Stand August 2024 waren folgende sehr große Online-Plattformen und Online-Suchmaschinen aufgelistet:[32]
Unternehmen | Nutzerzahl (Millionen pro Monat) |
---|---|
Alibaba AliExpress | 104.3 |
Amazon Store | 181.3 |
Apple AppStore | 123 |
Bing | 119 |
Booking.com | über 45 |
259 | |
Google Maps | 275.6 |
Google Play | 284.6 |
Google Search | 364 |
Google Shopping | 70.8 |
259 | |
45.2 (Eingeloggte aktive Benutzer)
132.5 (Ausgeloggte Website-Besuche) | |
124 | |
Pornhub | über 45 |
Shein | 108 |
Snapchat | 102 |
Stripchat | über 45 |
Temu | 75 |
TikTok | 135.9 |
Wikipedia | 151.1 |
X | 115.1 |
XNXX | 45 |
XVideos | 160 |
YouTube | 416.6 |
Zalando | 74.5 (Monatlicher Durchschnitt im Einzelhandel)
26,8 (Monatsdurchschnitt für Inhalte Dritter) |
Die Bürgerrechtsbewegung European Digital Rights meldete in einer Pressemeldung[33] substanzielle Bedenken an und beurteilte den Vorschlag als Gefahr für die Meinungsfreiheit und Rechtsstaatlichkeit.
Abgeordnete der Piratenpartei bemängelten, dass sich mit dem Gesetzesvorschlag Industrieinteressen gegenüber digitalen Bürgerrechten durchgesetzt hätten.[34]
Der deutsche Literatur- und Medienwissenschaftler Roberto Simanowski sieht in dem Gesetz Tendenzen zu einer illiberalen Demokratie, die durch neue Ausschlusskriterien in den sozialen Medien die Demokratie verteidigen will. Die sozialen Medien, die zunächst als Demokratieverstärker gefeiert wurden, würden immer mehr als Gefahr für die Demokratie wahrgenommen. Kritiker würden zu Recht, wie schon im Falle des Netzwerkdurchsetzungsgesetzes, durch das proaktive algorithmische Overblocking einen Angriff auf die Meinungsfreiheit fürchten.[35]
Als der EU-Kommissar Thierry Breton nach den Unruhen in Frankreich im Sommer 2023 ankündigte, auf Grundlage des GdD soziale Netzwerke notfalls abzuschalten, sei ein „Aufschrei durch die europäische Zivilgesellschaft“ gegangen, da solche Maßnahmen eher aus autoritären Staaten als aus Demokratien bekannt seien, meinte Tomas Rudl vom Blog netzpolitik.org.[36]
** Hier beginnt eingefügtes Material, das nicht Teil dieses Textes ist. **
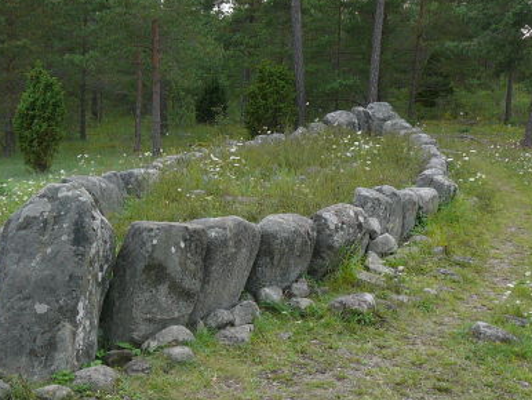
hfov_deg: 33.2
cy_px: 234
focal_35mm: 58
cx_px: 251
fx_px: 892
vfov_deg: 25.2
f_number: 2.8
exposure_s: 1/200
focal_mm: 5.2
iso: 80
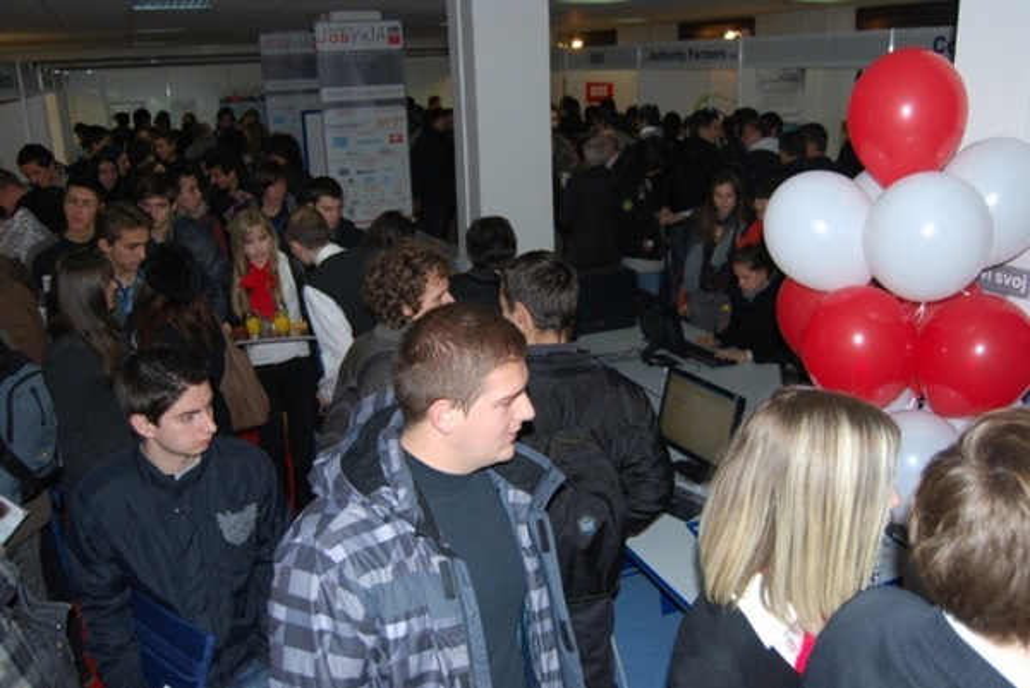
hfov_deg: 57.2
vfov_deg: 40.0
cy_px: 344
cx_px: 515
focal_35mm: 33
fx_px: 945
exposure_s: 1/60
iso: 200
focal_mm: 22
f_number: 3.8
Nach Artikel 34 des DSA sollen Plattformbetreiber nicht nur rechtswidrige Inhalte entfernen, sondern auch kritische und nachteilige Einträge überprüfen. In einem Kommentar vom Februar 2024 sah der pensionierte Richter und ehemalige Corona-Maßnahmen-Kritiker[37] Manfred Kölsch derartige Regelungen als Beleg für die demokratiefeindlichen Hintergründe, mit denen die EU-Kommission das DSA vorangetrieben hatte. Weiter stellte er fest, dass die vorgeschriebenen nationalen Koordinatoren gegenüber der europäischen EU-Kommission weisungsgebunden sind und damit Verantwortung von der Länder- und Bundesebene an die EU abgegeben wird. Der Staat überlasse Eingriffe in die Meinungs- und Informationsfreiheit, die er selbst nicht durchführen dürfte, Dritten wie etwa zivilgesellschaftlichen Hinweisgebern und Plattformbetreibern. Die Brisanz des DSA, so Kölsch, sei für den Bürger wegen dessen Umfang und der Komplexität nicht unmittelbar erkennbar. Die Gefahr für die demokratischen Grundrechte durch das DSA werde sich nur schleichend bemerkbar machen und sei professionell hinter einer rechtsstaatlichen Fassade versteckt.[38]
Der Verfassungsrechtler Josef Franz Lindner kommentierte, „wenn man später einmal den Niedergang der Meinungsfreiheit in Deutschland und den Einstieg in den Zensurstaat rekonstruieren will“, werde dem Leitfaden der Bundesnetzagentur für die zertifizierten Meldestellen (den sogenannten Trusted Flaggern, welche etwaige Verstöße prüfen und diese Plattformbetreibern melden)[39] „die Rolle eines Schlüsseldokuments zukommen“.[40]